*抜粋文:*
ミミズの戯言49、職人気質。   13,10,16

   蕎麦打ち職人の間には「ズル玉」という言葉があるそうだ。
  職人が1日に打つ蕎麦の数は限りがあるので、売切れれば店じまいにするのが職人気質
  というものだが、中には少しでも売り上げを増やすために、蕎麦玉を捏ねるときに少し水を
  多めにいれる職人がいる。蕎麦玉が柔らかくなってそのぶん力が要らず楽に捏ねられる
  から、より沢山蕎麦を作る事が出来る。ゆであがった蕎麦は当然腰のない柔らかい蕎麦
  に出来上がる。

   こんなそばを打つ職人は 「ズル玉を打つ職人」 といって仲間から軽蔑される。意に反
  した蕎麦をうつのは職人気質に反する行為だからだ。ズル玉を打つ位なら仕事を辞めて
  引退だよというのが蕎麦職人の意地と誇りというものらしい。

*課題:*
「ズル玉」を扱った抜粋文を、一字一句変えずに書き写しなさい。 抜粋文に書かれていることだけを根拠とすること。

*利用可能なデータ:*
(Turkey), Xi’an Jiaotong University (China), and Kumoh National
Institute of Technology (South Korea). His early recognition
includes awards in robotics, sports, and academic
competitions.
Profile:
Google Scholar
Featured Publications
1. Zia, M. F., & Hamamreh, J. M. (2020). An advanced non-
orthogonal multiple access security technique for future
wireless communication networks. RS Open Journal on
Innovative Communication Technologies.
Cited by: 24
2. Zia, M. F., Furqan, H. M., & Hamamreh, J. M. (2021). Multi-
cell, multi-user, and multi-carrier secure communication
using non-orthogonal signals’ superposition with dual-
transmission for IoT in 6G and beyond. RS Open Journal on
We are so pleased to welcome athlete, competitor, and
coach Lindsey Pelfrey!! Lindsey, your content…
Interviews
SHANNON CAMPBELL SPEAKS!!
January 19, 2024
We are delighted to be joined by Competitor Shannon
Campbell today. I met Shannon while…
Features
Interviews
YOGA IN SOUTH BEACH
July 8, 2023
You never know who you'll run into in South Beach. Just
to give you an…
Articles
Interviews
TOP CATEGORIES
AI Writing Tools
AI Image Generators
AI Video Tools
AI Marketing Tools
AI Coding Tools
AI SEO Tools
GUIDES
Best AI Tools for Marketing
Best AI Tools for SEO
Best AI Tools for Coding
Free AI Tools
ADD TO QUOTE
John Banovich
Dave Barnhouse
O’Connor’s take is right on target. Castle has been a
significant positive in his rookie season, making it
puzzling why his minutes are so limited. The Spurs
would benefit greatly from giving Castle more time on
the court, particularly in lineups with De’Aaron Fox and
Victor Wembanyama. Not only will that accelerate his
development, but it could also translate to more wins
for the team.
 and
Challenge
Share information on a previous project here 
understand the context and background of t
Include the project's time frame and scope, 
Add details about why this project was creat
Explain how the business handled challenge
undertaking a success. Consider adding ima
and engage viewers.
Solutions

*解答:*
ミミズの戯言49、職人気質。   13,10,16

   蕎麦打ち職人の間には「ズル玉」という言葉があるそうだ。
  職人が1日に打つ蕎麦の数は限りがあるので、売切れれば店じまいにするのが職人気質
  というものだが、中には少しでも売り上げを増やすために、蕎麦玉を捏ねるときに少し水を
  多めにいれる職人がいる。蕎麦玉が柔らかくなってそのぶん力が要らず楽に捏ねられる
  から、より沢山蕎麦を作る事が出来る。ゆであがった蕎麦は当然腰のない柔らかい蕎麦
  に出来上がる。

   こんなそばを打つ職人は 「ズル玉を打つ職人」 といって仲間から軽蔑される。意に反
  した蕎麦をうつのは職人気質に反する行為だからだ。ズル玉を打つ位なら仕事を辞めて
  引退だよというのが蕎麦職人の意地と誇りというものらしい。